Hellnar is an an incredibly old  fishing village on the western edge of the peninsula, it is located close to the other fishing village of the area which is called Arnarstapi. In the past this village, while quite small, would have been a major stopping point for fishing vessels to a point where it is believed that this town may have been the busiest location for fishing vessels on the peninsula. A number of farms as well as fisheries and short term accommodation for fishermen and workers could also be found here.

A census done in 1703 recorded as many as 194 people were living in this area and while today its popularity as a living area may have decreased it has found new life as a tourist destination thanks to some stunning nature in the area and its rich history. The area boasts more than just a rich history intertwined with the fishing indistry though, along the coast you will also find some of the most beautiful examples of rock formaitons in the area. In particular many people will travel down to this part of Snæfellsnes to see Valasnos which is a freestanding rock that sits out from the bay and is known for its colourful interior which is caused by light shining against the minerals inside the cave.

Above Hellnar you will find an explosive crater lake known as Bárðurlaug which gets its name from the fact that "Laug" means bath and it was believed that a mythical figure called Bárður Snæfellsás used the area thus it is Bárður's Bath. Bárður was born from the union of a human woman and a half troll and local folklore states that his spirit still guards the glacier and nearby areas.

Arnarstapi

Arnarstapi, often shortened to simply Stapi, is a small fishing village that sits at the base of the Stapafell mountain in the Snæfellsnes peninsula. The place names of the villages in this region originate from the Icelandic sagas which are some of the oldest examples of literature to have com out of europe. In particular the place names here draw from the saga of Bárðar who was a half man, half ogre said to have lived in this area.

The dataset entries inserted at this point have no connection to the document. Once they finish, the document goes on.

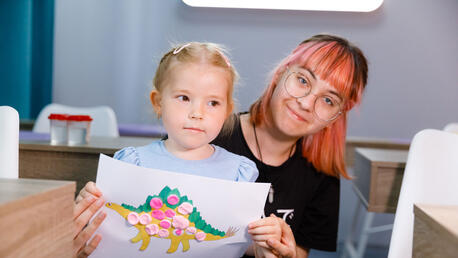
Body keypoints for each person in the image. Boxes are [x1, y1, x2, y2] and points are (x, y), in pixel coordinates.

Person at [74, 34, 368, 258]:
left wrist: (279, 250)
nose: (306, 103)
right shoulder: (202, 133)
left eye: (329, 100)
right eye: (303, 81)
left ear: (337, 116)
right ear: (281, 75)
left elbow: (288, 251)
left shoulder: (320, 173)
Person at [73, 42, 280, 257]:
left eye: (213, 103)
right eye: (184, 98)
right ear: (158, 102)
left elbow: (243, 243)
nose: (197, 113)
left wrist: (265, 242)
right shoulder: (131, 162)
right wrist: (88, 207)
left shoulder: (240, 172)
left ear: (227, 111)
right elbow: (102, 231)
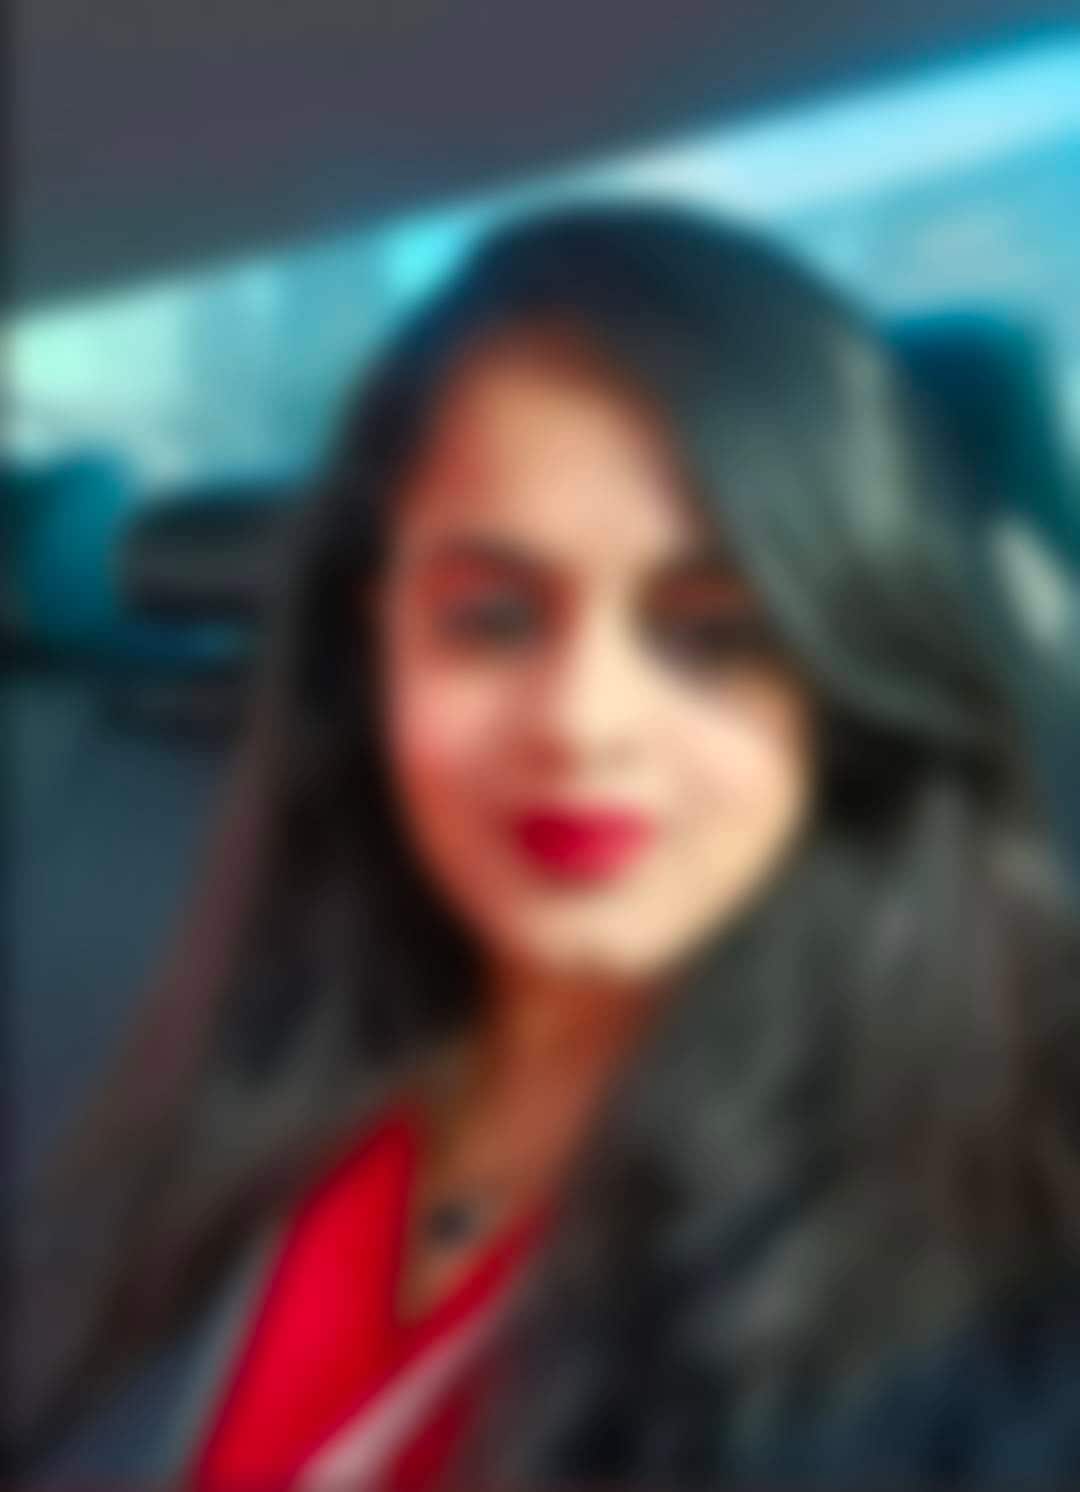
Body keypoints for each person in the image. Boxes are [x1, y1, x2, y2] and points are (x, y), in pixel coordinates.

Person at [14, 203, 1080, 1490]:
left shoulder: (1001, 1262)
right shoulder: (242, 1052)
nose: (583, 721)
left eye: (713, 632)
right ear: (377, 639)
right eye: (492, 617)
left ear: (840, 673)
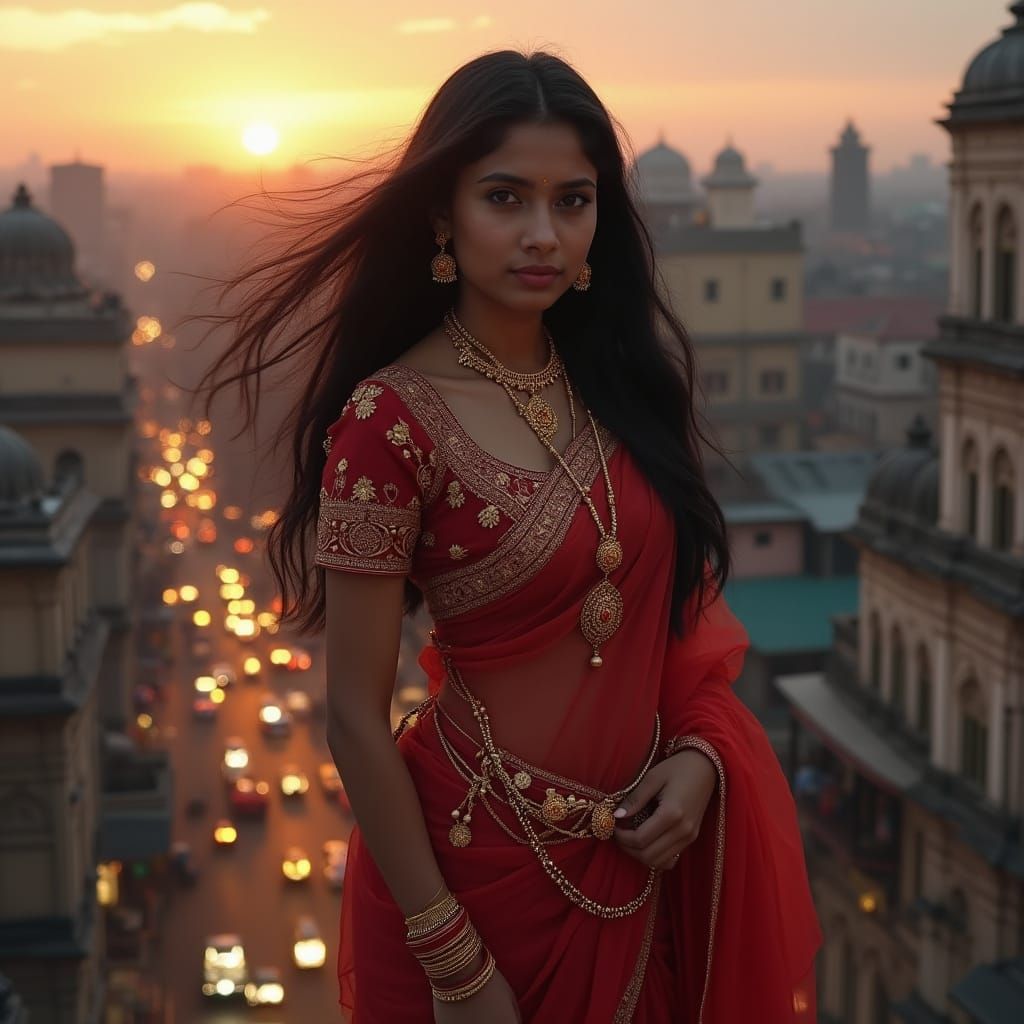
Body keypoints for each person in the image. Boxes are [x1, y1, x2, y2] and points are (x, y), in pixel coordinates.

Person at [198, 49, 821, 1023]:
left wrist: (701, 762)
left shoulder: (619, 387)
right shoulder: (388, 419)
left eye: (572, 202)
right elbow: (356, 717)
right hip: (476, 877)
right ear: (442, 216)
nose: (543, 234)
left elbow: (680, 628)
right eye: (504, 198)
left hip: (639, 860)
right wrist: (452, 960)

The village has seen new life breathed into it and its fishing facilities thanks to the increase of tourism in the area and during the summer months you can see a large number of boats sitting in its newly renovated docks.

Snæfellsjökull

Snæfellsjökull, or the snowfall glacier, is actually a glacier capped stratovolcano that is believed to be as old as 700,000 years. It sits on the western edge of the Snæfellsnes peninsula and thanks to its size it can be seen from as far away as Reykjavik if the conditions are clear.

The glacier volcano became popular after novelist Jules Verne used the central location for his popular work “Journey to the center of the earth”.

The mountain is also a part of the nearby Snæfellsjökull National Park and is celebrated for its immense natural beauty.